Carl May (2014) proposed the Burden of Treatment Theory, to describe the impact on individual patients of increasing levels of responsibility for self-management of their illness. Cancer treatment is a highly complex process that typically includes many types of diagnostics, procedures, treatments, and medications, as well as many different physicians, specialists, and caregivers. The process of coordinating and attending clinic visits and treatments can be overwhelming in itself. As therapies move more and more toward self-administered oral medications, the patient is expected to bear some additional responsibility for managing their treatment. Carl May describes these responsibilities as a “burden of treatment itself, as [the patients] engage with services and therapeutic modalities aimed at conditions that… must… be managed” (May, 2014, p.2). The Burden of Treatment Theory suggests that some patients may struggle with the expanding array of tasks expected of them and the resulting burdens, which occur alongside the symptoms of the disease itself, as well as the demands of everyday life (May, 2014). As a result, these burdens may accumulate to the point where some patients become emotionally and/or physically overwhelmed, leading to over or under utilization of healthcare services, and potentially to non-adherence with prescribed, self-administered, medications (May, 2014).
As reported in the previous two parts of this series, the literature demonstrates a relationship between financial toxicity and a patient’s adherence to their self-managed oral medications. The high cost of oral anticancer mediations has created a significant barrier to patients receiving proper treatment for their condition, as well as negatively affecting adherence to prescribed therapies. As the burdens of the disease and the burdens of the treatment accumulate, we believe that it is important for the healthcare system to understand what role the rising financial burden plays in overall medication adherence and how to improve patients’ compliance with prescribed treatment regimens.
A significant additional complication and challenge for cancer patients, is the discrepancy in out-of-pocket costs for oral anticancer drugs that are dispensed through a retail or specialty pharmacy under a patient’s prescription benefit plan, compared with anticancer drugs that are infused intravenously (IV) in a hospital or clinic setting. Oral anticancer medication is often reimbursed by insurers using a “tiered” structure that increases the patient’s cost-sharing responsibility as the price of the medication increases. Patients may pay a significant out-of-pocket amount with no annual limit. Health insurance should cover these medications at levels similar to those for cancer therapies administered in the hospital or clinic setting.
A large majority of states have enacted oral parity laws to try and address the cost differences between oral and IV anticancer medications. The first state oral parity law was enacted in Oregon in 2008 (Mancini, 2013). To date, a total of forty-three (43) states and the District of Columbia have enacted oral parity laws intended to limit patient out-of-pocket costs for oral anticancer medications (Chin, 2019). However, state legislation is limited by the scope of regulatory powers within the state’s control and are not able to address the self-insured, ERISA regulated, employer sponsored plans, nor can they address Medicare and Medicare Advantage plans. There is also wide variation in the laws that states do have in place. Broader federal legislation is needed to create a national standard for out-of-pocket costs related to oral anticancer drug therapies, including addressing Medicare and Medicare Advantage plans.
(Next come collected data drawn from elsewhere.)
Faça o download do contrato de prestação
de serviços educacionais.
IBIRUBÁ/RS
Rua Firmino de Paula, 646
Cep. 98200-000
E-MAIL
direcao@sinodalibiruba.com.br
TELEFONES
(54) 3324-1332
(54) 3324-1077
Due to the high cost sharing for prescription drugs in the Medicare Part D program, Medicare beneficiaries are particularly vulnerable to these disparities. Congress needs to address the gap in the Medicare Part D benefit plan design, by amending the proposed legislation, H.R.1730 – Cancer Drug Parity Act of 2019, to include broader language that includes protections for Medicare beneficiaries. Additionally, the legislation should be broad enough to apply to the commercial Medicare Advantage plans and employer sponsored plans subject to ERISA laws.
The literature demonstrates that financial distress affects patients’ well-being, quality of care, treatment outcomes, adherence to medications, and long-term financial stability. The rapid shift towards more expensive oral anticancer medications in recent years is placing a significant financial burden on cancer patients, especially individuals covered under a traditional Medicare benefit plan. Broader federal legislation is needed to create a national standard for out-of-pocket costs related to oral anticancer drug therapies. We favor strengthening the proposed House and Senate Cancer Drug Parity Act of 2019 bills to create fairness and parity in cancer care treatment and out-of-pocket costs.
Chin, A.L., Bentley, J.P. and Pollom, E.L. (2019), The impact of state parity laws on co-payments for and adherence to oral endocrine therapy for breast cancer. Cancer, 125: 374-381. doi:10.1002/cncr.31910
May, Carl, Eton, David, Boehmer, Kasey, Gallacher, Katie, Hunt, Katherine, Macdonald, Sara, . . . Shippee, Nathan. (2014). Rethinking the patient: Using Burden of Treatment Theory to understand the changing dynamics of illness. BMC Health Services Research, 14(1), 281.
Mancini, R., McBride, A., & Kruczynski, M. (2013). Oral oncolytics: part 2—legislation targeting cost & access, and other initiatives to reduce costs. Practice, 27(9).